Photos, Videos, Podcasts
Radio Interview with Oak Tree Litigation Update for Last 15 Minutes (9/12/2024)
Podcast from KAOS Parallel University featuring an oak tree litigation update (the last 15 minutes of the interview) and a discussion of a recent change in state land use laws that could result in the paving over of one of the last remaining remnants of the Cowlitz Trail, which is on forestland a mile south of the oak tree. The interviewees are Ronda Larson Kramer and Marianne Tompkins.
Radio Interview on the Cowlitz Trail and the Davis Meeker Oak (9/22/2024)
September 22, 2024, KAOS Podcast-Make No Bones About It, about Native American history and the Cowlitz Trail and Davis Meeker oak, featuring Ronda Larson Kramer, Cowlitz Tribe historian Mike Iyall, Michelle Peterson, and Cowlitz Tribe elder Greg LaDue-Grove.
Photo credit: Brian Frisina
2024-09-08 Casey Neill
Radio Interview on the Fight to Save the Davis Meeker Oak (6/27/2024)
Podcast from KAOS Parallel University gong in-depth on the exciting last-minute save of the tree. The interviewees are Ronda Larson Kramer, Michelle Peterson, and Beowulf Brower
1984 - The road is moved to save the tree
Spring 1984. Photo by Karen Fraser
In 1984, the county owned the tree. The county road department wanted to make safety improvements to Old Highway 99 and asked the county commissioners for permission to cut down the tree.

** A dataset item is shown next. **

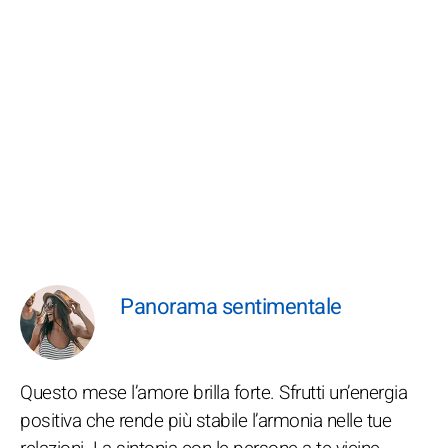
Panorama sentimentale
Questo mese l’amore brilla forte. Sfrutti un’energia
positiva che rende più stabile l’armonia nelle tue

Several citizens testified that the tree should be saved. Jack Davis was an eminent leader of environmental issues in the area. He was soft spoken and well-respected. He and others provided public testimony to the county commissioners, one of whom was Karen Fraser (who later became a state senator). She recently spoke to Ronda Larson Kramer and recalled how it came about: "So those of us who live there, we saw that if you cut the tree down, it changes the whole landscape. So we directed the road department to save the tree and do what they could and to put up a safety barrier. It passed unanimously. . . . And Jack Davis had a lot of credibility and everyone respected his perspective." The county then moved the road to give the tree space.
Among those who asked the county to save the tree in 1984 was Scott Baker. He is one of the fathers of the modern risk assessment methodology. He owns Tree Solutions, which is the company that evaluated the tree in 2023 at the request of the Tumwater city arborist. At that time Mr. Baker's employee wrote that the tree had slightly more wood than was needed to support the tree and that if the tree was to be retained, it should be managed as a veteran tree.
But the city arborist's final recommendation contradicted this and recommended that the tree be cut down. Mr. Baker later wrote an email to the city and called the city arborist's own risk assessment an "embarrassment to any knowledgeable arborist."
2024 - See How the Tree Has Grown!
June 28, 2024. Photo by Wayne Shreckengosh.
Photo by Ronelle Funk, January 12, 2019, at 9:32 am.
Old Highway 99 Reroute Plan
by Professor Robert Van Pelt
July 8, 2024. Photo by Robert Van Pelt, of California
How to move the road. Professor Robert Van Pelt, a forest ecologist known as Big Tree Bob, is an artist and global authority on champion trees. He specializes in quantitative ecology at the University of Washington's School of Environmental and Forest Sciences.
Descendants Meet for First Time
August 14, 2024, Photo by Bellamy Pailthorp, KPLU Reporter
Left to Right: Brandon Staff (descendant of pioneers George and Isabella Bush), Ray Gleason (arborist), Ronda Larson Kramer (attorney), Jim Thomas (descendant of pioneer T. J. Harper), David Nicandri (historian and Tumwater Historical Commission member), and dog Gus.
According to family oral history, Brandon Staff's ancestor George Bush told Jim Thomas's ancestor T. J. Harper and Harper's Oregon Trail party (which included Ezra Meeker) to camp under the big tree northwest of Bush's farm. He told the party that the surrounding prairie would provide browse for their livestock and a small lake just to the east would be a convenient place to water the stock. Jim Thomas's family believes that the Davis-Meeker oak, the largest in the area, is the one they camped under. Descendants Brandon and Jim met each other for the first time on August 14, 2024 at the Davis Meeker oak, which most likely was that tree.